Note that this blog post focuses only on Trump’s intelligence, not his temperament, diplomacy, lack of empathy, racism, misogyny or general delight in cruelty. Just his intelligence.

It wasn’t long before Trump found the expression he would hashtag for himself; “#StableGenius.”

stable genius

He loved the phrase, repeating it in tweets on May 23, 2019 and July 11, 2019. The first instance involved an attack on House Leader Nancy Pelosi and a temper tantrum. In one of those cringe-inducing “Dear Leader” events where he name-checked aides, Cabinet Members and members of his inner circle to hear their flattery, he invited their judgment on his demeanor. Counselor Kellyanne Conway described him as “Very calm. No temper tantrum.” “Calm” was echoed around the room. Uh-huh.

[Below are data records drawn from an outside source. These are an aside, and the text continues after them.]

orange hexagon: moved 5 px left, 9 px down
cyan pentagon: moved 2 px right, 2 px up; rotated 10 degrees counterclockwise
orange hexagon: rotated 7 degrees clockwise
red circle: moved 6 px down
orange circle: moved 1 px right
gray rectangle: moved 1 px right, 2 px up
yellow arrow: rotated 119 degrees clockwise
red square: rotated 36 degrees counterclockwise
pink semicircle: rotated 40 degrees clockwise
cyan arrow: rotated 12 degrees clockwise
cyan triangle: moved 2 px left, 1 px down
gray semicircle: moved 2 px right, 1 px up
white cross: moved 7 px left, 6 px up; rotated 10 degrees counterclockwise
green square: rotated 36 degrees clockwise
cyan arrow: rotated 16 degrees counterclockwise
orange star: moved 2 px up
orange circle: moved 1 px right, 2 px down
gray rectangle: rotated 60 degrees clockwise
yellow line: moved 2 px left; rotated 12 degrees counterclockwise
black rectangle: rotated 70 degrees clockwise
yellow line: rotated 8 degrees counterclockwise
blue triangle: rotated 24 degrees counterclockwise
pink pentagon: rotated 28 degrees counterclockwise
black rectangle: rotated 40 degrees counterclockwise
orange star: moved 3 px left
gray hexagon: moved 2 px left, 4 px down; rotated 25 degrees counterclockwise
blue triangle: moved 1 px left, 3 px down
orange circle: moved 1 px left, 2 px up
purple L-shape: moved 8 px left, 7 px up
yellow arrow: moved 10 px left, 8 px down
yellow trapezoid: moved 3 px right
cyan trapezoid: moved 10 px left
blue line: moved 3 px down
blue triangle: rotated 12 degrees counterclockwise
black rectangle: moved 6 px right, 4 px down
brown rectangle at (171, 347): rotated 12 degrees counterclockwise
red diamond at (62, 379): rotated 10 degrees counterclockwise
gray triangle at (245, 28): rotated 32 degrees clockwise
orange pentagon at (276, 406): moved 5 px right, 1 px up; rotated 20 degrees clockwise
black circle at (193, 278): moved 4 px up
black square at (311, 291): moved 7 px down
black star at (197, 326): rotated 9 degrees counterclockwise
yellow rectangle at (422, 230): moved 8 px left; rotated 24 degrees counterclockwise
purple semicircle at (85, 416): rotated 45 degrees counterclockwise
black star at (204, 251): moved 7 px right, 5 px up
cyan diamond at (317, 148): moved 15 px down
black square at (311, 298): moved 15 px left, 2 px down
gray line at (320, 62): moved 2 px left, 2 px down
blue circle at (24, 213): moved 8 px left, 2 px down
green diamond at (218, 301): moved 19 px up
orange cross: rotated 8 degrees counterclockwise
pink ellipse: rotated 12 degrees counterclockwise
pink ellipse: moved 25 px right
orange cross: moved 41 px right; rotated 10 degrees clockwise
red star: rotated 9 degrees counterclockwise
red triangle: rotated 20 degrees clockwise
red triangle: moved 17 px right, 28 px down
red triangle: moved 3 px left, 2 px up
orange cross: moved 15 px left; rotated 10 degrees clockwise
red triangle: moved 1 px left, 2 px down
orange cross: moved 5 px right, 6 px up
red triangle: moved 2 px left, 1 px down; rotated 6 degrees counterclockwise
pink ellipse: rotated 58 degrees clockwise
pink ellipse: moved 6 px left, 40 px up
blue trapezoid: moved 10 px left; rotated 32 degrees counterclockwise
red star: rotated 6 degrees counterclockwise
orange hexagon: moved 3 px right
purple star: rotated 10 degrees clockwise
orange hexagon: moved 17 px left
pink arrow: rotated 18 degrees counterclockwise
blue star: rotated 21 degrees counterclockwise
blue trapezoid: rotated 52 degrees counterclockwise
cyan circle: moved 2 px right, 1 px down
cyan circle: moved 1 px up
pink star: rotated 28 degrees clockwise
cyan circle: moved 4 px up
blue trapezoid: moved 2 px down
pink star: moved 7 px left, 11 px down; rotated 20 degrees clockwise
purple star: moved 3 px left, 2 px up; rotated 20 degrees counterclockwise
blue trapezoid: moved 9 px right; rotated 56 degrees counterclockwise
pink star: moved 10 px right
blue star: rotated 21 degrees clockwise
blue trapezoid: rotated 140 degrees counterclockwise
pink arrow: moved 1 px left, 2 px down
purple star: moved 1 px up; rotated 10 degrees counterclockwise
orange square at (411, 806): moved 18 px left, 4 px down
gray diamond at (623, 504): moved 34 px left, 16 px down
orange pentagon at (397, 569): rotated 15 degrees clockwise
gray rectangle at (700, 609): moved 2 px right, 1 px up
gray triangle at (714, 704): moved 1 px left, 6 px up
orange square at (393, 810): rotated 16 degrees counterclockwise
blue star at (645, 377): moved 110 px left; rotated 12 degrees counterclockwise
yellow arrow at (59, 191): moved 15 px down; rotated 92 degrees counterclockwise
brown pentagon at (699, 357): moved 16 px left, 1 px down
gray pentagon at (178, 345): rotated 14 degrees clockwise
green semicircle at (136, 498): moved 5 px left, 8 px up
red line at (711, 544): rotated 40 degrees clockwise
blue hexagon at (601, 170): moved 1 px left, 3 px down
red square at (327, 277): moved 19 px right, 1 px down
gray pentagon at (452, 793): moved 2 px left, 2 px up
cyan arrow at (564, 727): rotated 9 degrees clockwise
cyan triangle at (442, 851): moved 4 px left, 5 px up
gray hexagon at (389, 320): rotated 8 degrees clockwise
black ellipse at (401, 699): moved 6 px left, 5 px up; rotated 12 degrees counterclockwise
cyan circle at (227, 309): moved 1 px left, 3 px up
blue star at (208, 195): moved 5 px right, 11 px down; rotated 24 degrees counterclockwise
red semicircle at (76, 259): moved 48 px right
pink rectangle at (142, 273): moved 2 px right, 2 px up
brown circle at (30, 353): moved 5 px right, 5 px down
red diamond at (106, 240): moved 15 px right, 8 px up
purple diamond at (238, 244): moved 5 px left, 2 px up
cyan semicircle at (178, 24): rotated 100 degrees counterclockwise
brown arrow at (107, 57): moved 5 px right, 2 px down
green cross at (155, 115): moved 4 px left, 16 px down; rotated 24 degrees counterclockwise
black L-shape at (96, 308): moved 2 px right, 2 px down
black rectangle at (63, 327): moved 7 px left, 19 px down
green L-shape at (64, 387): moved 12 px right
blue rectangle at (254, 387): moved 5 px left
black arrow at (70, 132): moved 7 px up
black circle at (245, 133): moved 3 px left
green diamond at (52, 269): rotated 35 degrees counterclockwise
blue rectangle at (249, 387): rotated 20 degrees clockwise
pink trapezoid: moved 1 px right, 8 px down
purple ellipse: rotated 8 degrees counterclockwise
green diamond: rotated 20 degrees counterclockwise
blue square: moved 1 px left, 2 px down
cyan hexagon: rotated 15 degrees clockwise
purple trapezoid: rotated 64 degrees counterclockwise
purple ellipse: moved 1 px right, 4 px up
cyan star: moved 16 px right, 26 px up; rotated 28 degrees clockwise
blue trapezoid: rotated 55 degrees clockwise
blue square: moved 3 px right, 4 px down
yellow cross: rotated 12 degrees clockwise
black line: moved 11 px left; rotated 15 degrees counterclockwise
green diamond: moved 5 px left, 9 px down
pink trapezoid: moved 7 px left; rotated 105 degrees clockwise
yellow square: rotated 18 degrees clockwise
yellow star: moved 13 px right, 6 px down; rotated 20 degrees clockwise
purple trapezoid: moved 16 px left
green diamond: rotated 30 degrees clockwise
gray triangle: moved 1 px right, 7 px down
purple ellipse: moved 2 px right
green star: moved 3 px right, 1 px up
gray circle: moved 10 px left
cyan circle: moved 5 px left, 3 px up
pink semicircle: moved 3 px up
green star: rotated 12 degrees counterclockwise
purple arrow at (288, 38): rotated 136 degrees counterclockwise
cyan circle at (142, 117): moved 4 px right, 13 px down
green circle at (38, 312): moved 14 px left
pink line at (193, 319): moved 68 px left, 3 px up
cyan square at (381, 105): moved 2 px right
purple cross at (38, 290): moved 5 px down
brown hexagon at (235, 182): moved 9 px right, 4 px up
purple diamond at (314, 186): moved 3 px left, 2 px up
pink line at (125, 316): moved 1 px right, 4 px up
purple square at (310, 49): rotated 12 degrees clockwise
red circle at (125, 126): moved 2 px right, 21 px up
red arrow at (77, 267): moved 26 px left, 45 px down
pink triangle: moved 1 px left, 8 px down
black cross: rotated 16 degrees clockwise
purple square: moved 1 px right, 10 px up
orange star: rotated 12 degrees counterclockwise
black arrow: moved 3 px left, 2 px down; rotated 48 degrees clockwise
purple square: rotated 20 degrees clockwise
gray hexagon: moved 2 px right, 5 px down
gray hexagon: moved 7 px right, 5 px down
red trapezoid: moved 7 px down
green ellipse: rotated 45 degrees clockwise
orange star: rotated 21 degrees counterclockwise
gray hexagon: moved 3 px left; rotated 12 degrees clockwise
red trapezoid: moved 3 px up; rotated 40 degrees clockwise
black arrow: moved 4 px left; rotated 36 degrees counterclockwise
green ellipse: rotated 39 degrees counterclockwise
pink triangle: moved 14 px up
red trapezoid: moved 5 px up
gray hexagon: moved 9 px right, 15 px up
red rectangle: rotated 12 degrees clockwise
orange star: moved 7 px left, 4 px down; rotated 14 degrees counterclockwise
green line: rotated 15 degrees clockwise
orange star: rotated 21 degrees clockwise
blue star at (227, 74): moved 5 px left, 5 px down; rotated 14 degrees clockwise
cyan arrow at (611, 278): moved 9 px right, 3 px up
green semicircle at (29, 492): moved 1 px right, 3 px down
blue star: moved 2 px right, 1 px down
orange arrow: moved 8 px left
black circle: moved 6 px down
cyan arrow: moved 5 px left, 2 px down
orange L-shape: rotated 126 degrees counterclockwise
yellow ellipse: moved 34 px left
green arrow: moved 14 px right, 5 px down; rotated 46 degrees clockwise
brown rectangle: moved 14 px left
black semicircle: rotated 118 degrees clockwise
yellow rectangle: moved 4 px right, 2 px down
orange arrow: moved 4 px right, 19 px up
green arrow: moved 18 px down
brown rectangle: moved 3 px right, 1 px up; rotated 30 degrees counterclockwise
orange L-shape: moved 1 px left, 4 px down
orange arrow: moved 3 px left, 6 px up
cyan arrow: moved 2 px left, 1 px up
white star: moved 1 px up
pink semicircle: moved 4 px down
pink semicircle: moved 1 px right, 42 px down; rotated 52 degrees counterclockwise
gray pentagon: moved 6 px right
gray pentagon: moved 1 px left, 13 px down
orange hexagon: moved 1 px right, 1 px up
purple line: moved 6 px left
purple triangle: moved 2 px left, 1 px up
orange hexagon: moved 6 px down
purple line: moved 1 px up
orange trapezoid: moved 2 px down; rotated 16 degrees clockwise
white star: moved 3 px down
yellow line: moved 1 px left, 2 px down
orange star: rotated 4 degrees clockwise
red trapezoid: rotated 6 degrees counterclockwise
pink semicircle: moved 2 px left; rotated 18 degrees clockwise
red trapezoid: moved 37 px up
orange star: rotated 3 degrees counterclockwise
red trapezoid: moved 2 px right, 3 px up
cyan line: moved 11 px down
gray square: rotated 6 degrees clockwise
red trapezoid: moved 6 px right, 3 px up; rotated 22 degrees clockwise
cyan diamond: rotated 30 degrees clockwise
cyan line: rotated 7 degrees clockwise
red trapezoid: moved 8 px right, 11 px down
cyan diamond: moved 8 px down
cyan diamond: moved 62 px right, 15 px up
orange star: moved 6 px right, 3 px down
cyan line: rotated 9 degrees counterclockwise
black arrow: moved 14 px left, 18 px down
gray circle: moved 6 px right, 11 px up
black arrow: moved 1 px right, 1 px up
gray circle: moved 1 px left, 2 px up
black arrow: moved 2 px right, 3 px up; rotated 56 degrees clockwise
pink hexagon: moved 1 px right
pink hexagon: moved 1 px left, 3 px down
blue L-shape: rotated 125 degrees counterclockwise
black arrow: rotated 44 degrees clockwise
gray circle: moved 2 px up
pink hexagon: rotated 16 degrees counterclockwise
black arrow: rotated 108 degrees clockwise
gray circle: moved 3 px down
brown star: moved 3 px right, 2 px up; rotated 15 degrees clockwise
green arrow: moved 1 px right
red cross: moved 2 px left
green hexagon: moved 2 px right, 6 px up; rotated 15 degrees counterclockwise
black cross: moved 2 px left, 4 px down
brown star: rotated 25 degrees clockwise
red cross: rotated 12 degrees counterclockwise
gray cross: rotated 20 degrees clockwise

By July 11, 2019, he had doubled down. Now he was not only a “stable genius” but “great looking” as well.

and good looking too

Ultimately, Donald Trump believes only in himself, his ideas, his beliefs and his gut. It is unfortunate that a significant number of his base, many or most of them, accept his word, his delusions as well as his outright lies, as gospel. The real problem with Donald Trump really is that he thinks he’s a genius. And naked as a jaybird when it comes to those presidential garments and the GOP.